Problem to solve → Show all lines of the listing that contain the word "span".

Top of Data for analysis

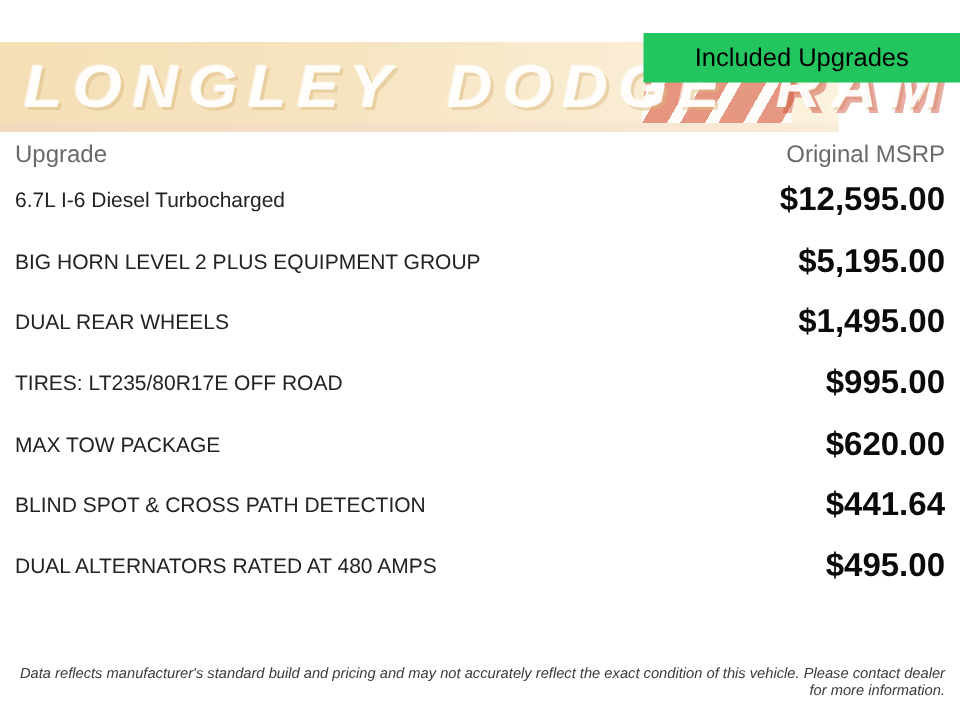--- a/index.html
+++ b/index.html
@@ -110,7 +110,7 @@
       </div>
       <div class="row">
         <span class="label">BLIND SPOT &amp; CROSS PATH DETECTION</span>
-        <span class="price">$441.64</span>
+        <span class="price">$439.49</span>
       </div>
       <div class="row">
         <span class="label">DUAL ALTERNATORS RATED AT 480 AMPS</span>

Bottom of Data for analysis
Top of Data for analysis

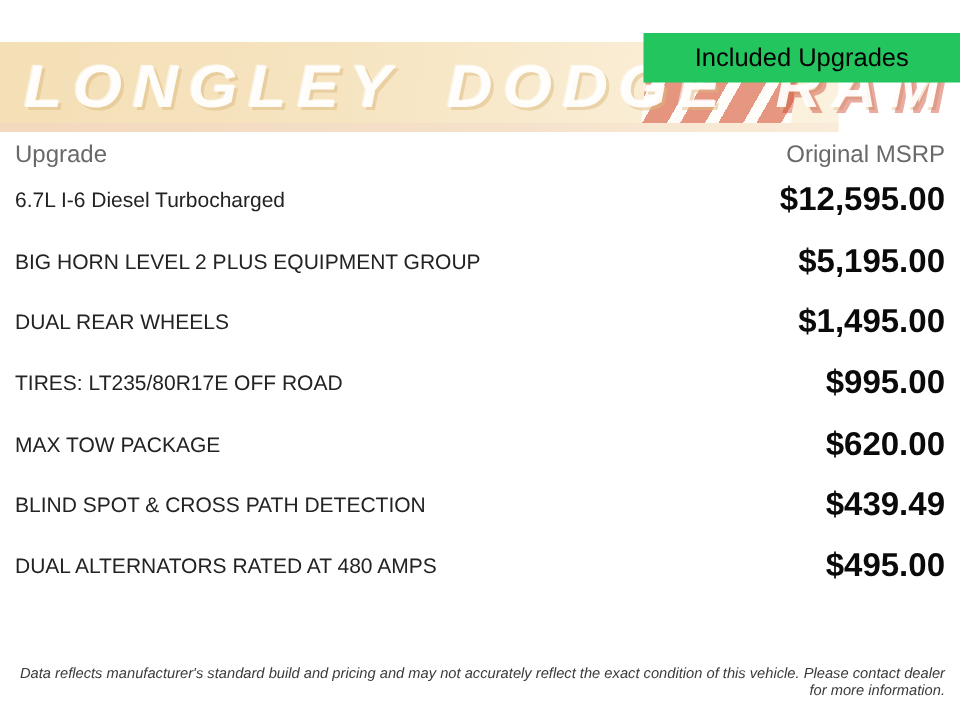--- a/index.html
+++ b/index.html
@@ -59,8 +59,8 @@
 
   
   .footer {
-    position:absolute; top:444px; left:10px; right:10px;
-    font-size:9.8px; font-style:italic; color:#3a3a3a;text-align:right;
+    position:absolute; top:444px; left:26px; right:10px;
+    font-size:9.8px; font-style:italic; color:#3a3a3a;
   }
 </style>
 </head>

Bottom of Data for analysis

Completed exercise →
         <span class="label">BLIND SPOT &amp; CROSS PATH DETECTION</span>
-        <span class="price">$441.64</span>
+        <span class="price">$439.49</span>
         <span class="label">DUAL ALTERNATORS RATED AT 480 AMPS</span>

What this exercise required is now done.